§ Problem statement: In the stretch of items that begins at the start and ends with the line containing "Reading left to", swap "chart" for "graph" wherever it occurs, and write that stretch out again with everything else unchanged. Omit the pictures.

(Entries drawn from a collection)
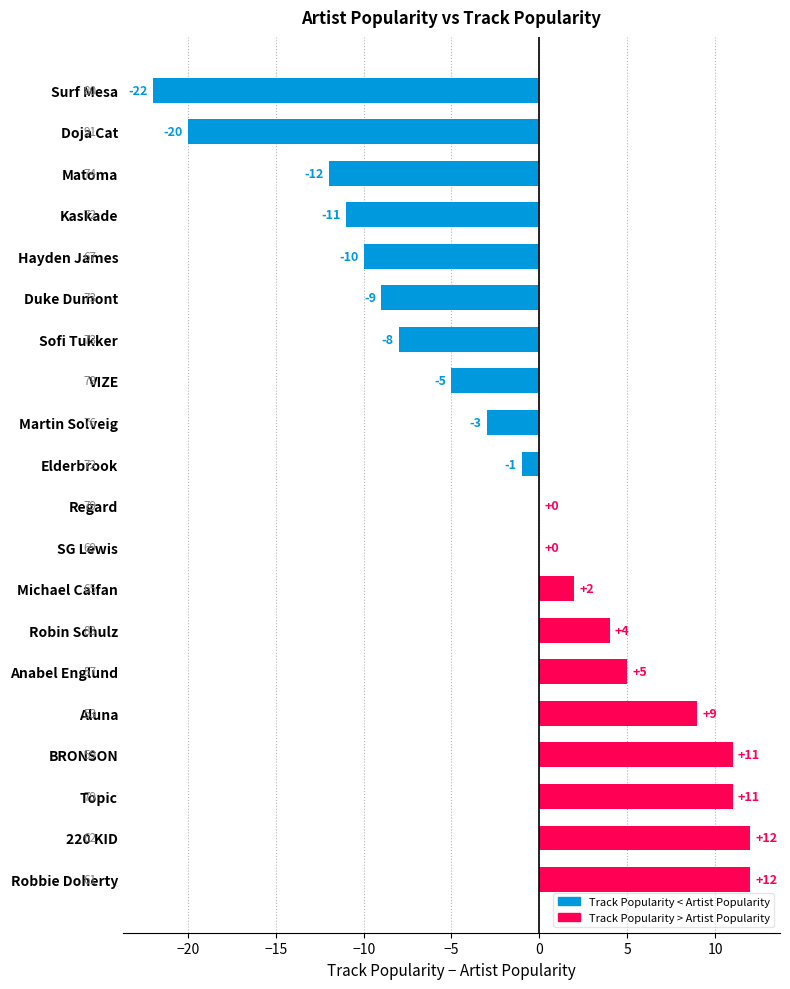

How many values are below 0?

10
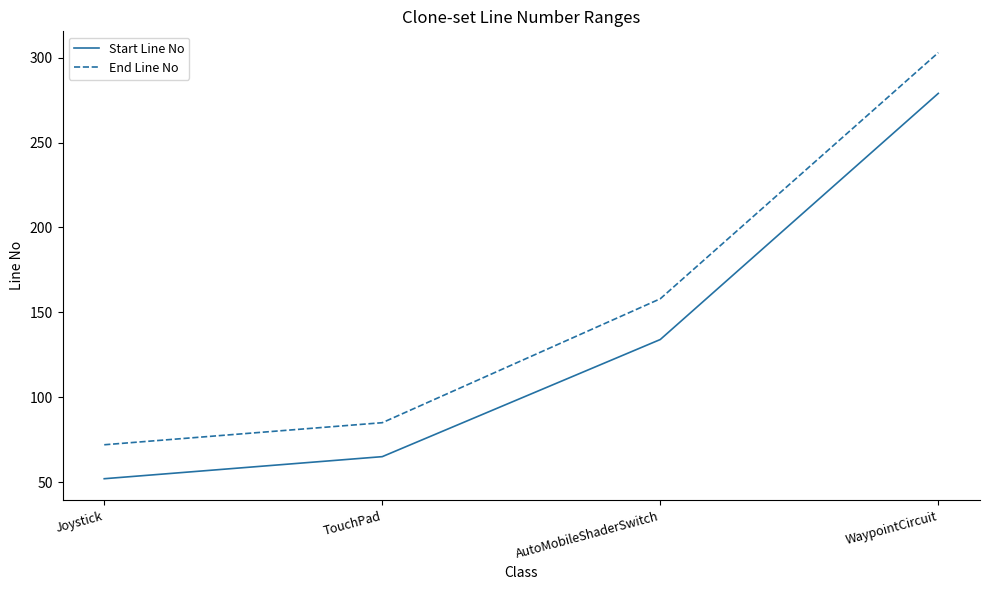

At which category does the chart reach its peak across all series?

WaypointCircuit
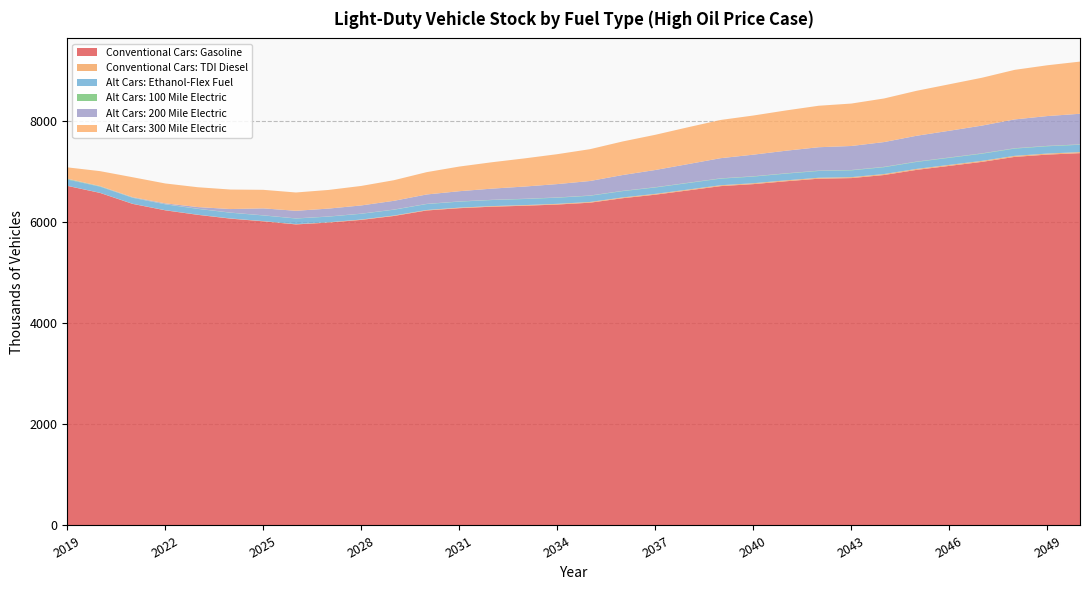

Reading left to right, what are all the values shown in this chart?

Conventional Cars: Gasoline: 2019=6710.0	2020=6571.3	2021=6354.1	2022=6226.9	2023=6137.2	2024=6062.4	2025=6009.2	2026=5948.5	2027=5984.6	2028=6038.1	2029=6115.7	2030=6223.9	2031=6269.2	2032=6298.8	2033=6317.5	2034=6341.5	2035=6377.5	2036=6466.3	2037=6535.9	2038=6620.4	2039=6705.1	2040=6744.5	2041=6801.1	2042=6851.8	2043=6863.7	2044=6924.5	2045=7026.3	2046=7104.9	2047=7184.3	2048=7282.7	2049=7328.0	2050=7356.6
Conventional Cars: TDI Diesel: 2019=2.1	2020=2.2	2021=2.4	2022=2.7	2023=3.1	2024=3.7	2025=4.3	2026=5.1	2027=6.0	2028=7.0	2029=8.1	2030=9.3	2031=10.5	2032=11.6	2033=12.6	2034=13.5	2035=14.3	2036=15.1	2037=15.9	2038=16.5	2039=17.1	2040=17.6	2041=18.0	2042=18.3	2043=18.5	2044=18.8	2045=19.2	2046=19.6	2047=19.9	2048=20.3	2049=20.5	2050=20.7
Alt Cars: Ethanol-Flex Fuel: 2019=124.3	2020=121.3	2021=117.9	2022=115.7	2023=114.1	2024=113.0	2025=112.0	2026=111.0	2027=111.9	2028=113.1	2029=114.8	2030=117.2	2031=118.7	2032=119.7	2033=120.5	2034=121.4	2035=122.6	2036=124.7	2037=126.4	2038=128.4	2039=130.4	2040=131.5	2041=132.8	2042=134.0	2043=134.4	2044=135.8	2045=137.9	2046=139.7	2047=141.4	2048=143.5	2049=144.6	2050=145.4
Alt Cars: 100 Mile Electric: 2019=9.9	2020=6.5	2021=4.5	2022=3.8	2023=3.4	2024=3.1	2025=3.0	2026=3.0	2027=3.2	2028=3.3	2029=3.6	2030=3.9	2031=4.2	2032=4.5	2033=4.7	2034=4.9	2035=5.1	2036=5.4	2037=5.6	2038=5.8	2039=6.0	2040=6.2	2041=6.3	2042=6.4	2043=6.5	2044=6.6	2045=6.8	2046=6.9	2047=7.1	2048=7.2	2049=7.3	2050=7.4
Alt Cars: 200 Mile Electric: 2019=5.8	2020=6.0	2021=8.5	2022=15.8	2023=33.0	2024=69.9	2025=137.0	2026=150.0	2027=155.7	2028=162.3	2029=172.8	2030=185.6	2031=202.1	2032=221.0	2033=241.6	2034=264.0	2035=286.5	2036=312.9	2037=340.0	2038=368.8	2039=398.5	2040=426.8	2041=446.6	2042=463.0	2043=474.8	2044=489.7	2045=510.3	2046=528.0	2047=548.7	2048=569.3	2049=589.1	2050=604.7
Alt Cars: 300 Mile Electric: 2019=223.9	2020=294.2	2021=393.5	2022=392.8	2023=392.0	2024=385.3	2025=366.4	2026=361.9	2027=368.5	2028=385.1	2029=407.2	2030=441.1	2031=487.1	2032=521.5	2033=556.4	2034=591.1	2035=628.9	2036=663.2	2037=695.6	2038=728.1	2039=755.3	2040=773.5	2041=795.8	2042=819.6	2043=838.5	2044=861.4	2045=888.6	2046=918.6	2047=945.4	2048=979.4	2049=1003.5	2050=1030.9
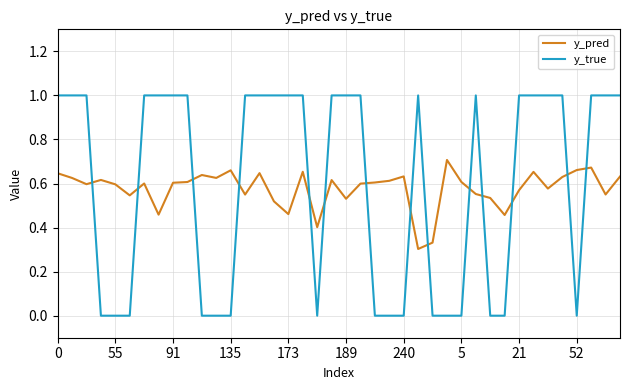

How many times do y_true and y_pred cross each other?

14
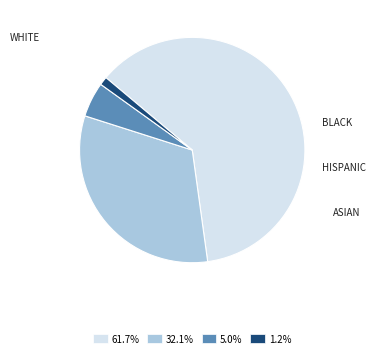

Combined, do 1.2% and 5.0% account for over 50%?

No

§ The answer:
How many values are below 0?

10

At which category does the graph reach its peak across all series?

WaypointCircuit

Reading left to right, what are all the values shown in this graph?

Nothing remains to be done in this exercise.